Jeff Hawke: That covers the training software side of things. For data processing, we run clusters using tools like Ray or Flyte. These orchestrate what are actually quite computationally intensive data processing and curation workloads. Then we use a bunch of proprietary tooling for managing the resulting datasets and linking them to our experimental processes.

Ben Lorica: Do the Ray people know about you? I’m an advisor to Anyscale; they should know.

Jeff Hawke: Oh, yeah. We’re in touch with them.
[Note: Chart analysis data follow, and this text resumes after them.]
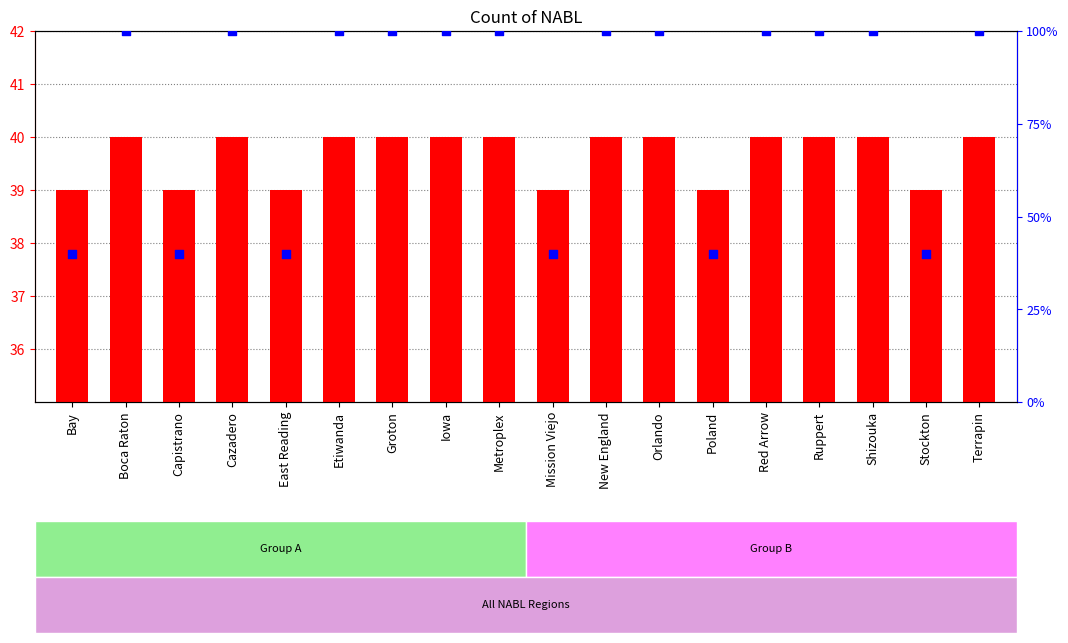

What are all the series names shown in the legend?

Total count, percentile rank within the sample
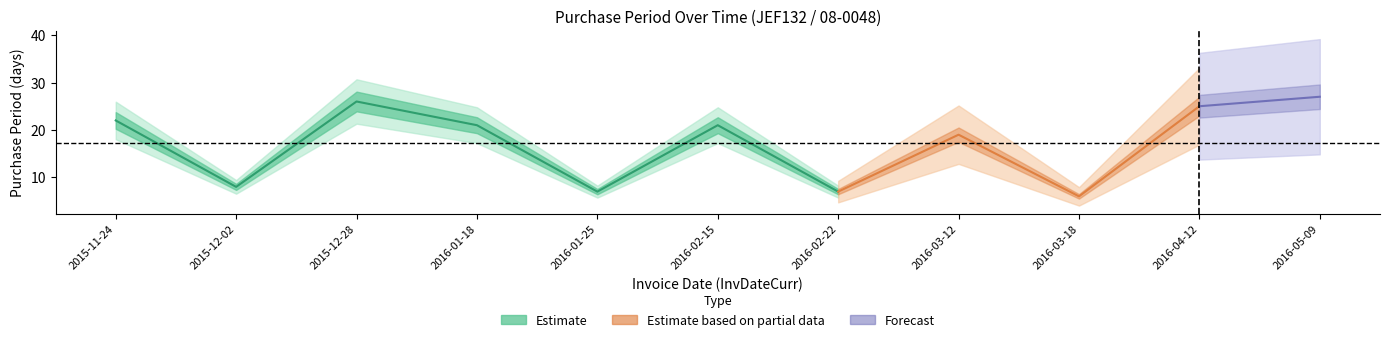

Where is the first local maximum?

2015-12-28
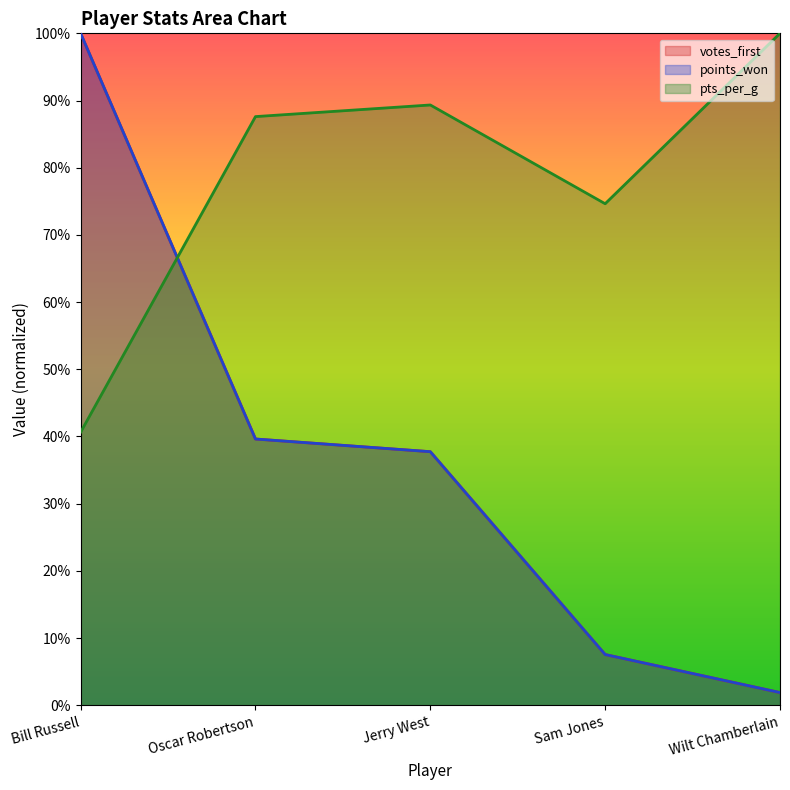

Which series has the largest total across all categories?

pts_per_g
Ben Lorica: Good. And Kubernetes?

Jeff Hawke: Yes. We actually run everything, including training, on Kubernetes. To my knowledge, we might be a bit of an outlier there. I know some labs still use Slurm for training orchestration, but I have PTSD from using Slurm during my PhD, so…

Ben Lorica: That seems like a sign that it’s a research-heavy project! Are you hiring?

Jeff Hawke: We are hiring. We believe that small, highly focused teams are the most effective. So we are hiring, but…

Ben Lorica: Remote or on-site?

Jeff Hawke: We hire out of two hubs. Our headquarters is in Silicon Valley, and we also have half the team in London.

Ben Lorica: Okay. And with that, thank you, Jeff.

Jeff Hawke: You’re welcome. Thank you.